• TAREFAS
a - No texto sobre a Polícia Federal, que nome recebeu a investigação do caso Kroll?
b - Prolongue o texto sobre a Polícia Federal a partir da última frase apresentada, mantendo o mesmo tom.

P oucos anos atrás, duas brasileiras foram presas em Dublin, Irlanda, por suspeita de tráfico de drogas. A notícia, dada por uma rádio paulista, dizia que os seus nomes não eram conhecidos, porque a lei irlandesa proíbe a autoridade policial de divulgar a identidade de pessoas detidas antes de serem acusadas formalmente por algum delito. O episódio, revelador do escrúpulo de um país civilizado em matéria de respeito aos direitos individuais, vem à memória pelo seu contraste com os espetáculos que a Polícia Federal brasileira encena e torna a encenar ao arremeter contra suspeitos de crimes de colarinho-branco. Nesses reality shows, o papel da mídia é de involuntário ator coadjuvante.

A impunidade é uma arquiconhecida característica nefasta da vida nacional, que varia, pode-se dizer, na razão direta da posição social e do patrimônio dos transgressores afinal impunes. Analogamente, o narcotráfico é uma praga de alcance global. Mas nem por isso a Irlanda, por exemplo, permite que traficantes sejam condenados por antecipação - que é o que representaria a sua exposição pública quando nem sequer tivessem sido indiciados. Ali, as garantias da pessoa contam mais do que o presumível interesse da polícia em mostrar serviço, a todo custo, em uma área a que a população é sabidamente sensível - como é o caso, no Brasil, do festival de impunidade dos poderosos.

A face pública do inquérito da Polícia Federal no chamado caso Kroll - que envolve perto de uma vintena de nomes, como o banqueiro e empresário Daniel Dantas, do Grupo Opportunity, e a presidente da Brasil Telecom, do mesmo grupo, Carla Cico - é o capítulo mais recente desse teatro de marketing e bravatas. O lance publicitário começou pelo rótulo da investigação - Operação Chacal - e chegou ao auge nas imagens da executiva Carla deixando a PF, em Brasília, em meio a uma falange de agentes, advogados e repórteres. Mais esperto, Dantas chegou ao órgão policial, no Rio, muito antes da hora de depor, entrou pelos fundos e saiu em um carro com vidros escuros, enquanto os seus advogados atendiam a imprensa.

• REGISTROS LISTADOS

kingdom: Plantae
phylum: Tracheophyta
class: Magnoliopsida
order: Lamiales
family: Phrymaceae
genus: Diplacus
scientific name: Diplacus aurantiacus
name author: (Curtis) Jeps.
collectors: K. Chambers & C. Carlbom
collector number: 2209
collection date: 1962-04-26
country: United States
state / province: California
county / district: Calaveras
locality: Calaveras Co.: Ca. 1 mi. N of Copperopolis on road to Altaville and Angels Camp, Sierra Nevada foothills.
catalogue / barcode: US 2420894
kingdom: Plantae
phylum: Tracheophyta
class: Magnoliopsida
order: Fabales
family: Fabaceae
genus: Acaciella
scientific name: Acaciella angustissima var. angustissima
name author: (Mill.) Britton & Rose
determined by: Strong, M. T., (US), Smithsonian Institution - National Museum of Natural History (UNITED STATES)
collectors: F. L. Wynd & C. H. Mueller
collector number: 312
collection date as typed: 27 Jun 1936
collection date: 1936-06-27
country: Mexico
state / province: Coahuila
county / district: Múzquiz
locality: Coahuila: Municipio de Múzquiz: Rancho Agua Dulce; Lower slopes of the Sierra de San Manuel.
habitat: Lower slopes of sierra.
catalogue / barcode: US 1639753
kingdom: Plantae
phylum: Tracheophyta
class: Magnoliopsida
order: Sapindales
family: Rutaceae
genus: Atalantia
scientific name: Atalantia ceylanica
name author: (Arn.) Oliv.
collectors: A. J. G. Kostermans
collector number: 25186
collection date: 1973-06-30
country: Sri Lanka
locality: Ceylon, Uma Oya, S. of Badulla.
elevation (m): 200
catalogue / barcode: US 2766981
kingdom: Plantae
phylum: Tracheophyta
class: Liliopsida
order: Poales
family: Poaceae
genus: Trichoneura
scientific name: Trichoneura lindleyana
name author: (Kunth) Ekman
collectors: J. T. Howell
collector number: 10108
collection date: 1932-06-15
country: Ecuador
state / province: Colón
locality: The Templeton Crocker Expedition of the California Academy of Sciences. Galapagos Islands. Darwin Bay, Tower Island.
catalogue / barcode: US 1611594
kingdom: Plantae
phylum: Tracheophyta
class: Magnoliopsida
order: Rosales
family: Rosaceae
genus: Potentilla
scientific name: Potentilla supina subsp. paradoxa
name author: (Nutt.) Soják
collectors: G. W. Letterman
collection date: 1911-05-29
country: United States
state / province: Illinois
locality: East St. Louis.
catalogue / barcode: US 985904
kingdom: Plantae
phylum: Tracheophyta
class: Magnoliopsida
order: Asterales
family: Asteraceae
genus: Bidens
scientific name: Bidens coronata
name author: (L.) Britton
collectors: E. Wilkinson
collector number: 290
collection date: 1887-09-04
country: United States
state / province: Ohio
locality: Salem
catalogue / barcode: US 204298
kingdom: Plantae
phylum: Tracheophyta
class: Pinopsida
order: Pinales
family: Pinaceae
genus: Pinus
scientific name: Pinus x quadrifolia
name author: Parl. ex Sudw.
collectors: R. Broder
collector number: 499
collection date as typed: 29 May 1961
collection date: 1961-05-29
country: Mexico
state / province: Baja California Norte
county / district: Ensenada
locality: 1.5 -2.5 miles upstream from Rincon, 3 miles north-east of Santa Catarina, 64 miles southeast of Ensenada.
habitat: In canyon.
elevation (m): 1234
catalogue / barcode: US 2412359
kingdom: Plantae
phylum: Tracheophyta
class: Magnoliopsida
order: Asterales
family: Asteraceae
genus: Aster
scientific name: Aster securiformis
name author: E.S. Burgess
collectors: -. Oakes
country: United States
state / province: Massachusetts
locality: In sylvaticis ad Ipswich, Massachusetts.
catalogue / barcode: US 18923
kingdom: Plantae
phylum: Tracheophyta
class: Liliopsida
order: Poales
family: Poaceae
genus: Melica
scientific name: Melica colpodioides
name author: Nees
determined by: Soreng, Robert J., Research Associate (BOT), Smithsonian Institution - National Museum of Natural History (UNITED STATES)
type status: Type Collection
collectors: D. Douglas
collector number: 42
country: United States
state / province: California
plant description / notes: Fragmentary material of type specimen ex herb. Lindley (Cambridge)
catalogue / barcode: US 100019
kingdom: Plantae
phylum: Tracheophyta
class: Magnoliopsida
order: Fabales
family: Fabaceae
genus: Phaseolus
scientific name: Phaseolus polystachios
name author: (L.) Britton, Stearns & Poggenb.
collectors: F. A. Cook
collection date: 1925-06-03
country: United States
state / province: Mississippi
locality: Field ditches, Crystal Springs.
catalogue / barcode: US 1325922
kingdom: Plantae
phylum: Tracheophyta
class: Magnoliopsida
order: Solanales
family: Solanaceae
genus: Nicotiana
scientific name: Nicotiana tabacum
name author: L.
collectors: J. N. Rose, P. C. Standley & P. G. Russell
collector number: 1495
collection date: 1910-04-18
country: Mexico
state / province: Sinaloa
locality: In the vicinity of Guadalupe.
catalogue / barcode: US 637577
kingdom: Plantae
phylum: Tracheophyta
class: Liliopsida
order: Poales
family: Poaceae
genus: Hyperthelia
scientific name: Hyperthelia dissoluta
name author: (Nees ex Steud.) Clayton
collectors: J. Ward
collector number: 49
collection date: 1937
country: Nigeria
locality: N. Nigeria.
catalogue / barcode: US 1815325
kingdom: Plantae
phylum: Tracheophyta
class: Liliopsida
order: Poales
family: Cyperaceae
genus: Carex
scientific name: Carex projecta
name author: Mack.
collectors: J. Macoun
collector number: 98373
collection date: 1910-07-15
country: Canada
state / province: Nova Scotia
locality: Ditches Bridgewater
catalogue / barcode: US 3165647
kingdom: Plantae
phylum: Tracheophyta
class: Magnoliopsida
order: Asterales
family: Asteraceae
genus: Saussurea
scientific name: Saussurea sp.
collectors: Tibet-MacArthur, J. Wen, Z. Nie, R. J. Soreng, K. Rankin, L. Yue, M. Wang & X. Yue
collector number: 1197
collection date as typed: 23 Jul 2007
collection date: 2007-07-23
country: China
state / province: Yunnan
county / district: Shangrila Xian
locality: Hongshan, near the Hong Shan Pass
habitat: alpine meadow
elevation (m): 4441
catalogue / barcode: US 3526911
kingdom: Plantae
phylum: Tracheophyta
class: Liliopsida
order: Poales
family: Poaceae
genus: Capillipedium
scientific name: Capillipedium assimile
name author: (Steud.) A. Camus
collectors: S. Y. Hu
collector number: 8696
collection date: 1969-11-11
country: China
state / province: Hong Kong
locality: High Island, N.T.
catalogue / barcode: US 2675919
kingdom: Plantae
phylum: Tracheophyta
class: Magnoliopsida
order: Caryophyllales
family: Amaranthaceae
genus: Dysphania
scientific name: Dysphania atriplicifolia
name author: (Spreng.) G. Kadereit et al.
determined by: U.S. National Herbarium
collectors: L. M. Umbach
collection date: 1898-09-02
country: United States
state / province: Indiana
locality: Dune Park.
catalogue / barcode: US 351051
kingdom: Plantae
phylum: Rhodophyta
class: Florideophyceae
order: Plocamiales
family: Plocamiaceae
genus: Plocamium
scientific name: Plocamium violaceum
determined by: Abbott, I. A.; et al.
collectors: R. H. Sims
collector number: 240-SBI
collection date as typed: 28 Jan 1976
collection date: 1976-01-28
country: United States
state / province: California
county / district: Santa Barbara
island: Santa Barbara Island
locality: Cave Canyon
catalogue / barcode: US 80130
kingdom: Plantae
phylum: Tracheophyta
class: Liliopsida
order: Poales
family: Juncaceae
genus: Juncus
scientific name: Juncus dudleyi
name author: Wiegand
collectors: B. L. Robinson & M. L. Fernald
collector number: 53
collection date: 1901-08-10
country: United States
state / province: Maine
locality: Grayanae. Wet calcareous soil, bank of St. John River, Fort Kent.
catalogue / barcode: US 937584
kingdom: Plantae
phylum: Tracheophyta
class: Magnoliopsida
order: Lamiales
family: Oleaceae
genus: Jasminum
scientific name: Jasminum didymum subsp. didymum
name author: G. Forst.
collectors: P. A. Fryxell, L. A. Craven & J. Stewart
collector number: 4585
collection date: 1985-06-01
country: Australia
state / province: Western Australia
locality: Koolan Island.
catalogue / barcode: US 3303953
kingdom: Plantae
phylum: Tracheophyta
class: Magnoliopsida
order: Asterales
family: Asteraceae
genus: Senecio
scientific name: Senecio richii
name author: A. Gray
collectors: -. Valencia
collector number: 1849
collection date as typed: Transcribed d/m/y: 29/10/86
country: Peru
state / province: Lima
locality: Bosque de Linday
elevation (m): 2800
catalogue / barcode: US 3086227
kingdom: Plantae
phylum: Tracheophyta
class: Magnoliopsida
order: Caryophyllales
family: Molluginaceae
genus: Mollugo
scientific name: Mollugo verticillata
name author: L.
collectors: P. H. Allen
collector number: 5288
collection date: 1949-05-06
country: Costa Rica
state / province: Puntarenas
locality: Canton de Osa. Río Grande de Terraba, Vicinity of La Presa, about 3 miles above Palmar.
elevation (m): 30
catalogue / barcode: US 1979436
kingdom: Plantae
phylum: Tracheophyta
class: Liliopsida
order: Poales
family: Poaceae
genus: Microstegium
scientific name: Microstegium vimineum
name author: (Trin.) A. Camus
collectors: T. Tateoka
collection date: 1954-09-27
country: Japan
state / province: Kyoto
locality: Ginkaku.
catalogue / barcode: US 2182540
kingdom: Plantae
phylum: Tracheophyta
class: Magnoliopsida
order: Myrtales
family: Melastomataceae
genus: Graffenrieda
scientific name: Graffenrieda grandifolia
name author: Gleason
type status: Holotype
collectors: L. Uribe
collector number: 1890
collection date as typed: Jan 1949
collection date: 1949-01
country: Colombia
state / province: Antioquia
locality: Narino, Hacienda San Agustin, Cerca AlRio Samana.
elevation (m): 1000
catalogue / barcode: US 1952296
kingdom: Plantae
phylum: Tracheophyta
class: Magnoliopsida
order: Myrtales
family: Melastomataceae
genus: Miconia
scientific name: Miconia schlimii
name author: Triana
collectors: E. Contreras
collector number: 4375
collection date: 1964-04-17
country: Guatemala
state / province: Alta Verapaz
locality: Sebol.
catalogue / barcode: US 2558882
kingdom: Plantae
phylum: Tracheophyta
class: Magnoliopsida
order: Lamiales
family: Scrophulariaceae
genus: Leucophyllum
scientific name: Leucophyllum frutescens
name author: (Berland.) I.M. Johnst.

• RESPOSTAS POR TAREFA
a - Operação Chacal.

b -
Esta não é ocasião para emitir juízos de valor sobre o controvertido banqueiro que acaba de ser acusado de formação de quadrilha, divulgação de segredo e corrupção ativa, ou sobre os seus colaboradores. No momento, o ponto para o qual conviria que a opinião pública atentasse é o que o deputado Paulo Delgado, do PT de Minas, denomina "demanda por espetáculo repressivo e arbitrário". Crítico habitual da atração de policiais, procuradores e participantes de CPIs pelos holofotes, Delgado disse à colunista Rosângela Bittar, do jornal Valor, o que em um país verdadeiramente civilizado e entranhadamente democrático nem mereceria registro, por sua manifesta obviedade.

"Em qualquer ação da autoridade pública o importante é que tenha o devido processo legal, para não acostumar a sociedade com o crime", argumenta. "A exibição de força, de forma ilegal, contra cidadãos ilegais, já é um erro. Mas, contra os que são apenas acusados de ilegalidade, é um escândalo." Os procedimentos espalhafatosos se nutrem de um clamor social que, louvável na origem, evidencia, porém, "a própria dificuldade de enfrentar os problemas mais complexos da sociedade brasileira", opina Delgado. "E consolidam, ao contrário do que parece, a noção de impunidade."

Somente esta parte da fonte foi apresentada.